Cole was diagnosed with Parkinson's Disease in 2016, and--though it hardly happened overnight--he has since discovered a new passion and drive for life. A teacher of social workers and counselors for many years, Cole has unique insight into chronic illness and the care required to help someone diagnosed with one. He delves into the importance of accepting a chronic illness and how this can create an opportunity for personal transformation, newfound meaning, and rejuvenated purpose.
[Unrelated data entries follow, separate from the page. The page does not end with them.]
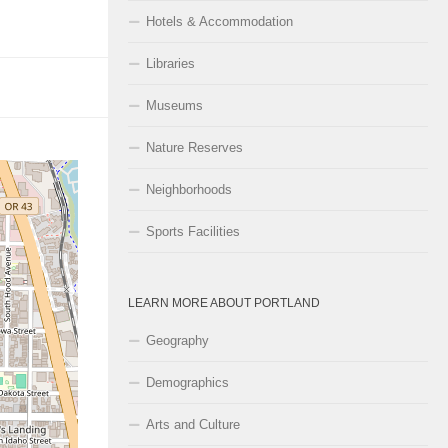
Hotels & Accommodation
Libraries
Museums
Nature Reserves
Neighborhoods
Sports Facilities
LEARN MORE ABOUT PORTLAND
Geography
Demographics
Arts and Culture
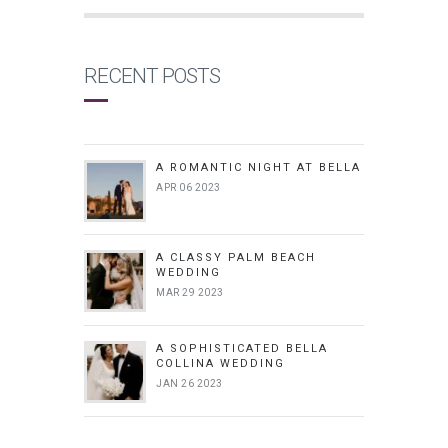
RECENT POSTS
A ROMANTIC NIGHT AT BELLA
APR 06 2023
A CLASSY PALM BEACH
WEDDING
MAR 29 2023
A SOPHISTICATED BELLA
COLLINA WEDDING
JAN 26 2023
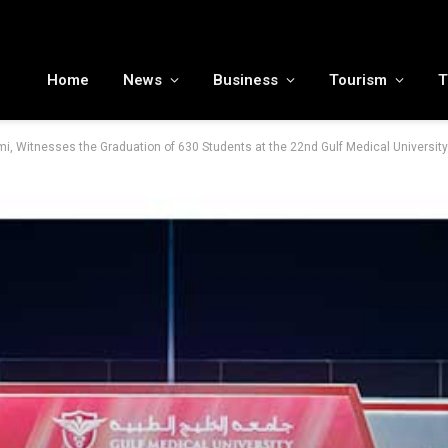
MENA tourism industry looks to Chinese market recovery as outbound demand remains resilient ahead of ATM 2026
Home
News
Business
Tourism
T
, Witnesses the Graduation of 630 Students at the 22nd Gulf Medical Universi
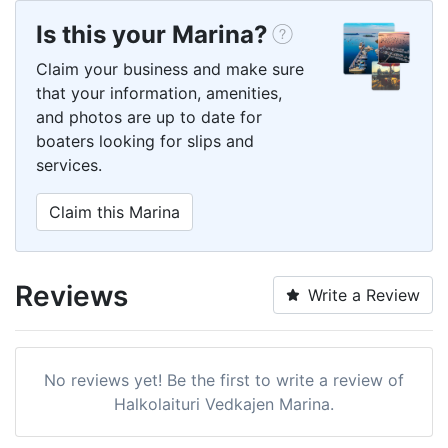
Is this your Marina?
Claim your business and make sure
that your information, amenities,
and photos are up to date for
boaters looking for slips and
services.
Claim this Marina
Reviews
Write a Review
No reviews yet! Be the first to write a review of
Halkolaituri Vedkajen Marina.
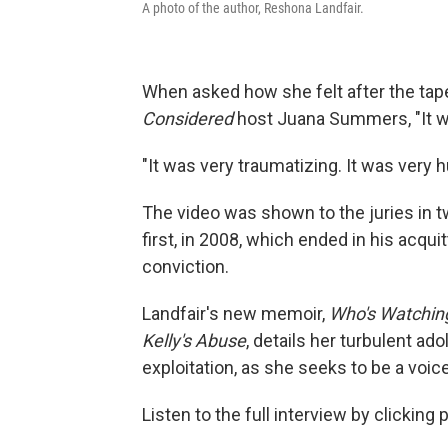
A photo of the author, Reshona Landfair.
When asked how she felt after the tape
Considered
host Juana Summers, "It wa
"It was very traumatizing. It was very h
The video was shown to the juries in tw
first, in 2008, which ended in his acquit
conviction.
Landfair's new memoir,
Who's Watching
Kelly's Abuse
, details her turbulent a
exploitation, as she seeks to be a voice
Listen to the full interview by clicking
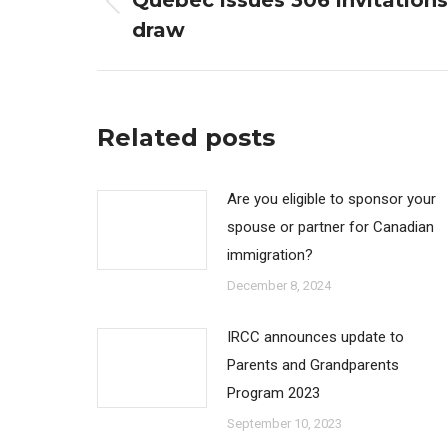
Quebec issues 306 invitation
Previous
draw
post:
Related posts
Are you eligible to sponsor your
spouse or partner for Canadian
immigration?
December 8, 2024
IRCC announces update to
Parents and Grandparents
Program 2023
September 10, 2023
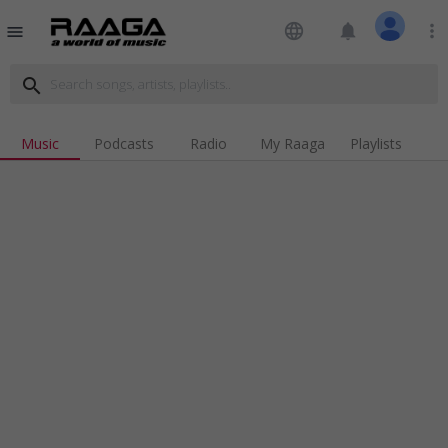
language
notifications
more_vert
menu
search
Music
Podcasts
Radio
My Raaga
Playlists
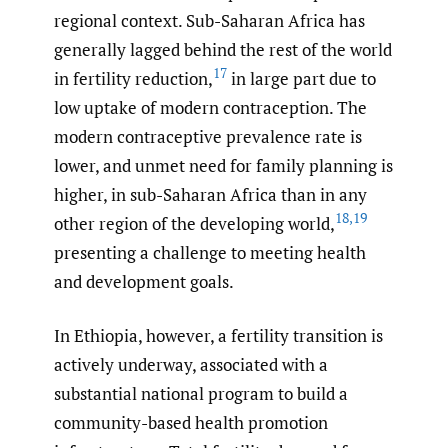
regional context. Sub-Saharan Africa has
generally lagged behind the rest of the world
17
in fertility reduction,
in large part due to
low uptake of modern contraception. The
modern contraceptive prevalence rate is
lower, and unmet need for family planning is
higher, in sub-Saharan Africa than in any
18
,
19
other region of the developing world,
presenting a challenge to meeting health
and development goals.
In Ethiopia, however, a fertility transition is
actively underway, associated with a
substantial national program to build a
community-based health promotion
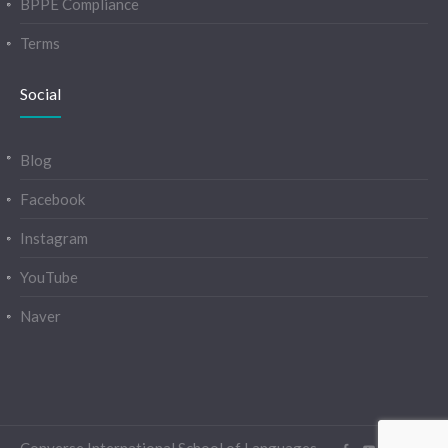
BPPE Compliance
Terms
Social
Blog
Facebook
Instagram
YouTube
Naver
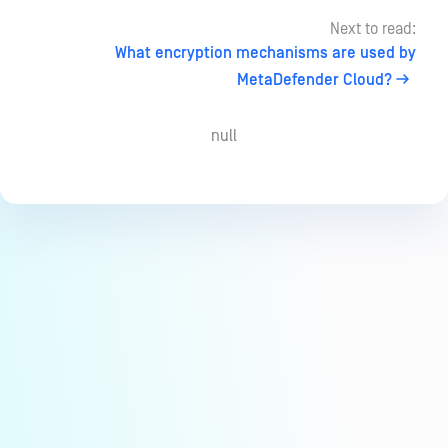
Next to read:
What encryption mechanisms are used by
MetaDefender Cloud?
null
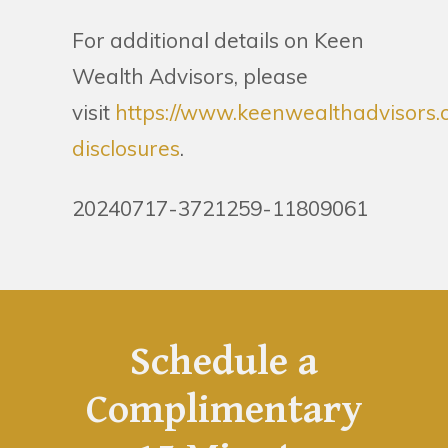
For additional details on Keen
Wealth Advisors, please
visit
https://www.keenwealthadvisors.
disclosures
.
20240717-3721259-11809061
Schedule a
Complimentary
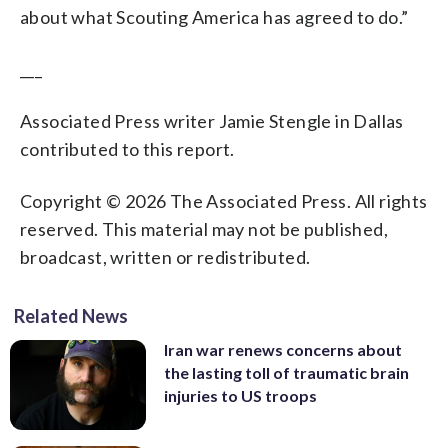
about what Scouting America has agreed to do.”
___
Associated Press writer Jamie Stengle in Dallas
contributed to this report.
Copyright © 2026 The Associated Press. All rights
reserved. This material may not be published,
broadcast, written or redistributed.
Related News
Iran war renews concerns about
the lasting toll of traumatic brain
injuries to US troops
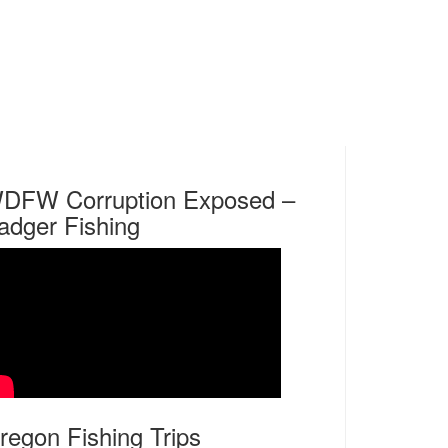
DFW Corruption Exposed –
adger Fishing
regon Fishing Trips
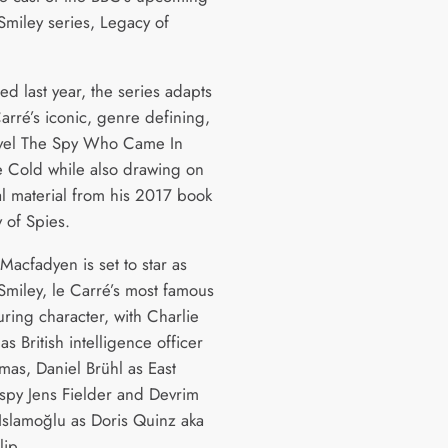
miley series, Legacy of
d last year, the series adapts
arré’s iconic, genre defining,
vel The Spy Who Came In
 Cold while also drawing on
al material from his 2017 book
 of Spies.
Macfadyen is set to star as
miley, le Carré’s most famous
ring character, with Charlie
 British intelligence officer
mas, Daniel Brühl as East
py Jens Fielder and Devrim
Islamoğlu as Doris Quinz aka
lip.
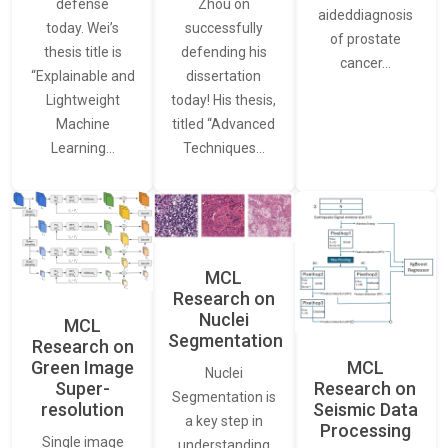
defense
Zhou on
aideddiagnosis
today. Wei’s
successfully
of prostate
thesis title is
defending his
cancer…
“Explainable and
dissertation
Lightweight
today! His thesis,
Machine
titled “Advanced
Learning…
Techniques…
MCL
Research on
Nuclei
MCL
Segmentation
Research on
Green Image
MCL
Nuclei
Super-
Research on
Segmentation is
resolution
Seismic Data
a key step in
Processing
Single image
understanding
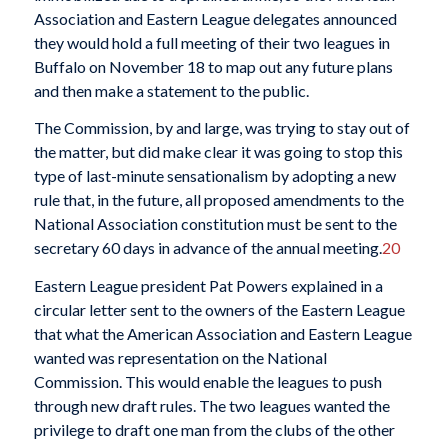
Association and Eastern League delegates announced
they would hold a full meeting of their two leagues in
Buffalo on November 18 to map out any future plans
and then make a statement to the public.
The Commission, by and large, was trying to stay out of
the matter, but did make clear it was going to stop this
type of last-minute sensationalism by adopting a new
rule that, in the future, all proposed amendments to the
National Association constitution must be sent to the
secretary 60 days in advance of the annual meeting.
20
Eastern League president Pat Powers explained in a
circular letter sent to the owners of the Eastern League
that what the American Association and Eastern League
wanted was representation on the National
Commission. This would enable the leagues to push
through new draft rules. The two leagues wanted the
privilege to draft one man from the clubs of the other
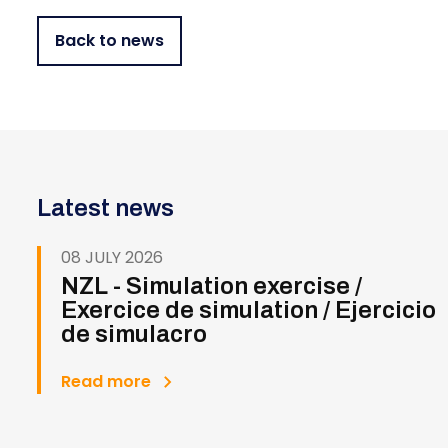
Back to news
Latest news
08 JULY 2026
NZL - Simulation exercise /
Exercice de simulation / Ejercicio
de simulacro
Read more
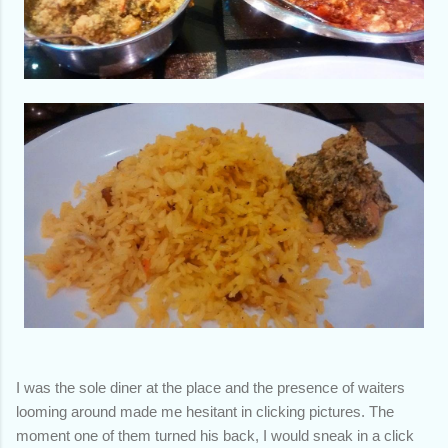
I was the sole diner at the place and the presence of waiters
looming around made me hesitant in clicking pictures. The
moment one of them turned his back, I would sneak in a click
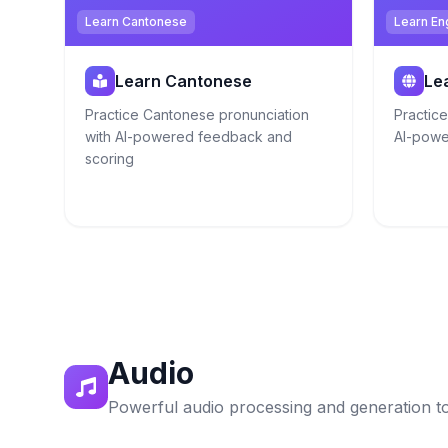
Learn Cantonese
Learn En
Learn Cantonese
Le
Practice Cantonese pronunciation
Practice
with AI-powered feedback and
AI-powe
scoring
Audio
Powerful audio processing and generation t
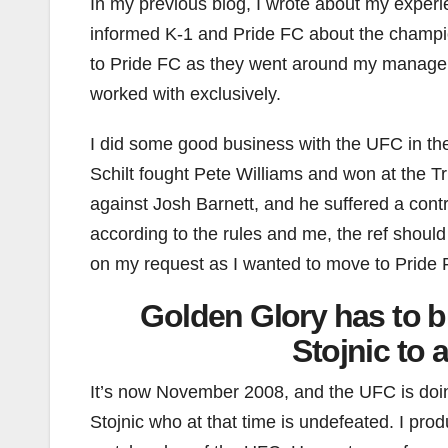
In my previous blog, I wrote about my experi
informed K-1 and Pride FC about the champi
to Pride FC as they went around my managem
worked with exclusively.
I did some good business with the UFC in t
Schilt fought Pete Williams and won at the T
against Josh Barnett, and he suffered a contr
according to the rules and me, the ref should
on my request as I wanted to move to Pride 
Golden Glory has to b
Stojnic to 
It’s now November 2008, and the UFC is doin
Stojnic who at that time is undefeated. I prod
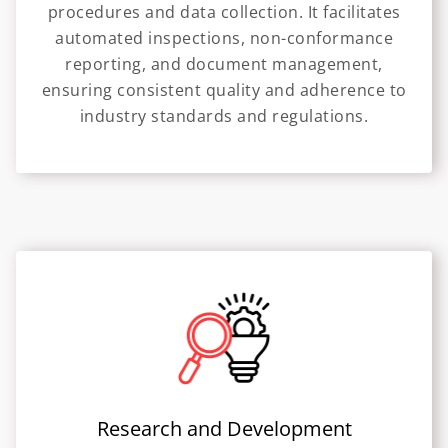
procedures and data collection. It facilitates
automated inspections, non-conformance
reporting, and document management,
ensuring consistent quality and adherence to
industry standards and regulations.
Research and Development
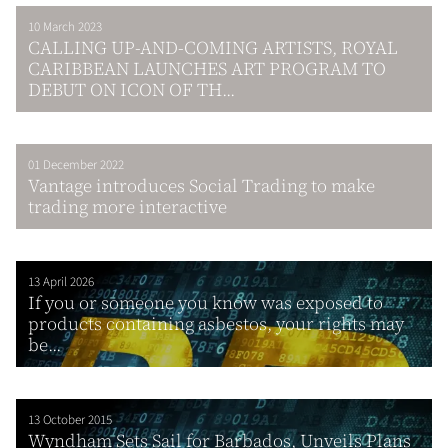
10 March 2023
CALLING UP-AND-COMING ARTISTS, ROYAL
CARIBBEAN LAUNCHES ART PROGRAM TO
DEBUT ON ICON OF TH...
01 December 2022
Vantage introduces Social Trading to make
trading more interactive
13 April 2026
If you or someone you know was exposed to
products containing asbestos, your rights may
be...
13 October 2015
Wyndham Sets Sail for Barbados, Unveils Plans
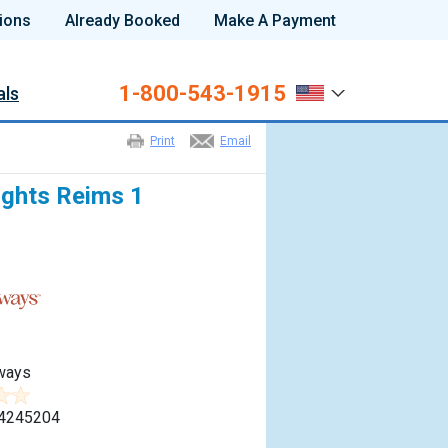
ions
Already Booked
Make A Payment
1-800-543-1915
als
Print
Email
ights Reims 1
ways
4245204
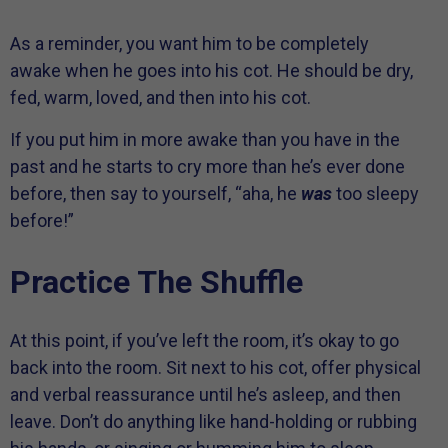
As a reminder, you want him to be completely
awake when he goes into his cot. He should be dry,
fed, warm, loved, and then into his cot.
If you put him in more awake than you have in the
past and he starts to cry more than he’s ever done
before, then say to yourself, “aha, he
was
too sleepy
before!”
Practice The Shuffle
At this point, if you’ve left the room, it’s okay to go
back into the room. Sit next to his cot, offer physical
and verbal reassurance until he’s asleep, and then
leave. Don’t do anything like hand-holding or rubbing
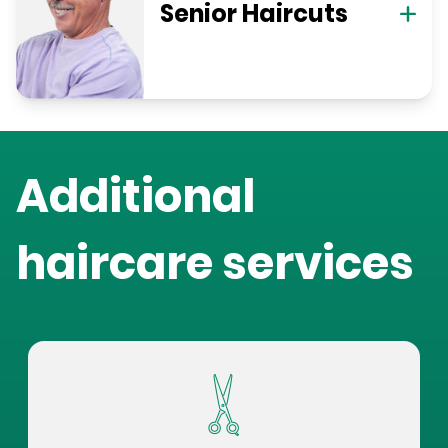
Senior Haircuts
Additional
haircare services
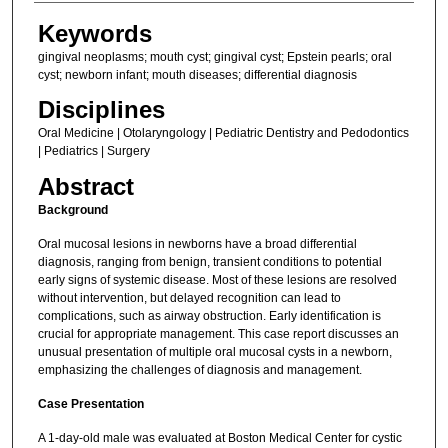
Keywords
gingival neoplasms; mouth cyst; gingival cyst; Epstein pearls; oral
cyst; newborn infant; mouth diseases; differential diagnosis
Disciplines
Oral Medicine | Otolaryngology | Pediatric Dentistry and Pedodontics
| Pediatrics | Surgery
Abstract
Background
Oral mucosal lesions in newborns have a broad differential
diagnosis, ranging from benign, transient conditions to potential
early signs of systemic disease. Most of these lesions are resolved
without intervention, but delayed recognition can lead to
complications, such as airway obstruction. Early identification is
crucial for appropriate management. This case report discusses an
unusual presentation of multiple oral mucosal cysts in a newborn,
emphasizing the challenges of diagnosis and management.
Case Presentation
A 1-day-old male was evaluated at Boston Medical Center for cystic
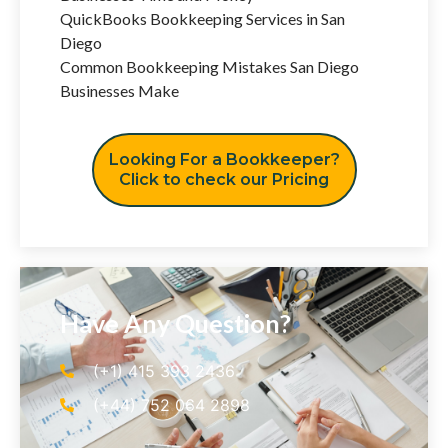
QuickBooks Bookkeeping Services in San
Diego
Common Bookkeeping Mistakes San Diego
Businesses Make
Looking For a Bookkeeper?
Click to check our Pricing
Have Any Question?
(+1) 415 393 2436
(+44) 752 064 2898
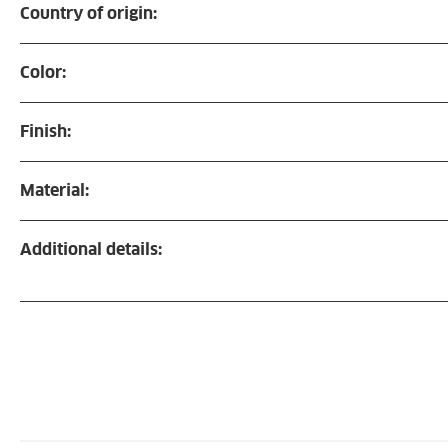
Country of origin:
Color:
Finish:
Material:
Additional details:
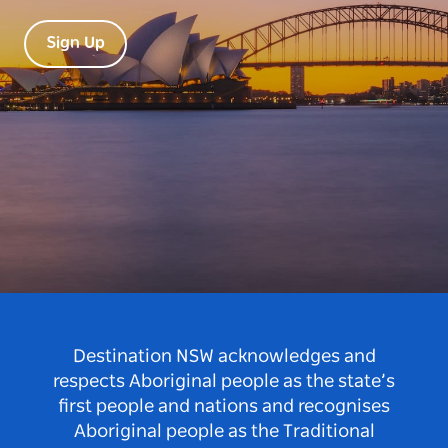
Sign Up
Destination NSW acknowledges and
respects Aboriginal people as the state’s
first people and nations and recognises
Aboriginal people as the Traditional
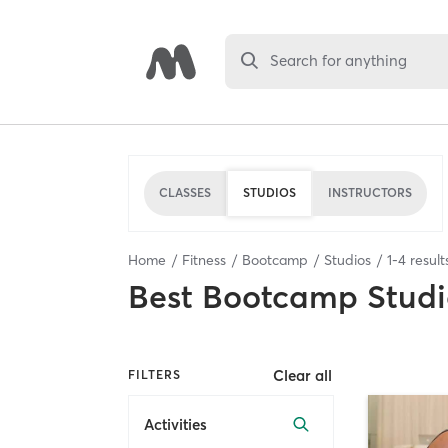
Search for anything
CLASSES
STUDIOS
INSTRUCTORS
Home
Fitness
Bootcamp
Studios
1
-
4
result
Best
Bootcamp Studi
Clear all
FILTERS
Activities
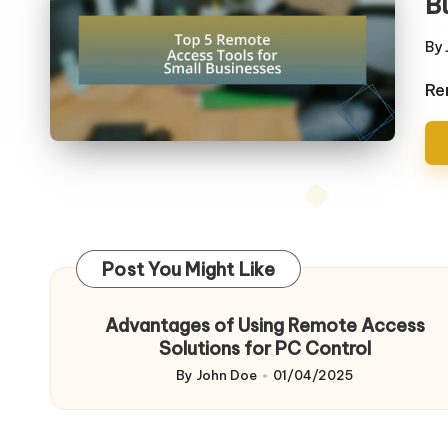
B
By
Po
by
Re
Post You Might Like
Advantages of Using Remote Access
Solutions for PC Control
By
John Doe
01/04/2025
Posted
by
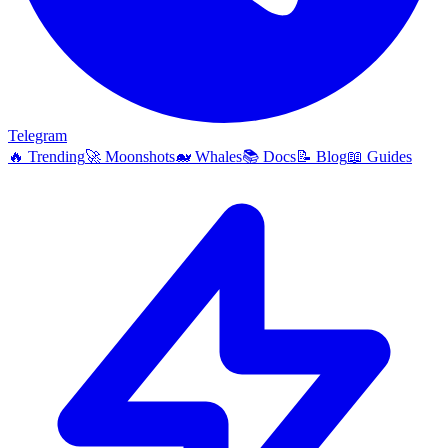
Telegram
🔥
Trending
🚀
Moonshots
🐋
Whales
📚
Docs
📝
Blog
📖
Guides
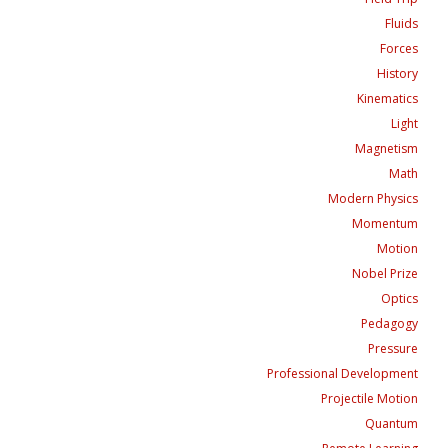
Fluids
Forces
History
Kinematics
Light
Magnetism
Math
Modern Physics
Momentum
Motion
Nobel Prize
Optics
Pedagogy
Pressure
Professional Development
Projectile Motion
Quantum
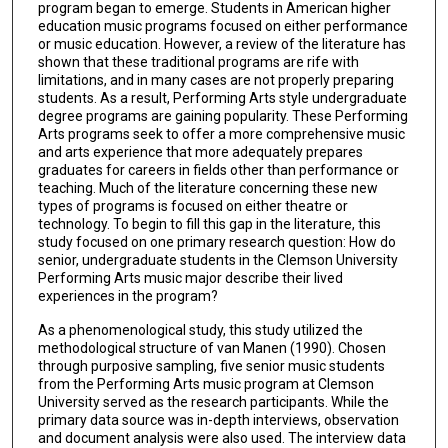
program began to emerge. Students in American higher
education music programs focused on either performance
or music education. However, a review of the literature has
shown that these traditional programs are rife with
limitations, and in many cases are not properly preparing
students. As a result, Performing Arts style undergraduate
degree programs are gaining popularity. These Performing
Arts programs seek to offer a more comprehensive music
and arts experience that more adequately prepares
graduates for careers in fields other than performance or
teaching. Much of the literature concerning these new
types of programs is focused on either theatre or
technology. To begin to fill this gap in the literature, this
study focused on one primary research question: How do
senior, undergraduate students in the Clemson University
Performing Arts music major describe their lived
experiences in the program?
As a phenomenological study, this study utilized the
methodological structure of van Manen (1990). Chosen
through purposive sampling, five senior music students
from the Performing Arts music program at Clemson
University served as the research participants. While the
primary data source was in-depth interviews, observation
and document analysis were also used. The interview data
In addition to emphasizing the importance of self-reflection, he also offers evidence-based approaches to counseling. Cole's approaches to counseling draw on task-centered social work practice. Throughout the book, he engages with five purposeful actions tied to principles of constructivism, Aristotelian thought, American pragmatism, and theories of interpretation (hermeneutics). At once informative, realistic, humorous, and hopeful, this is a thoughtful guide for clinicians who give counsel, educators who teach counseling, people supporting someone else, and anyone living with a chronic illness.
Additional text
Counseling Persons with Parkinson's Disease is a book that is a necessary addition to one's professional library. It is also a volume that patients can read, reflect upon, underline, and go back to when they feel a bit disoriented by what they are going through. As I relaxed with, and reflected upon, its content and spirit I thought to myself: This is what sound psychosocial information should be all about—simple, heart-felt, informative, and prepared in order to make life better for those in pain.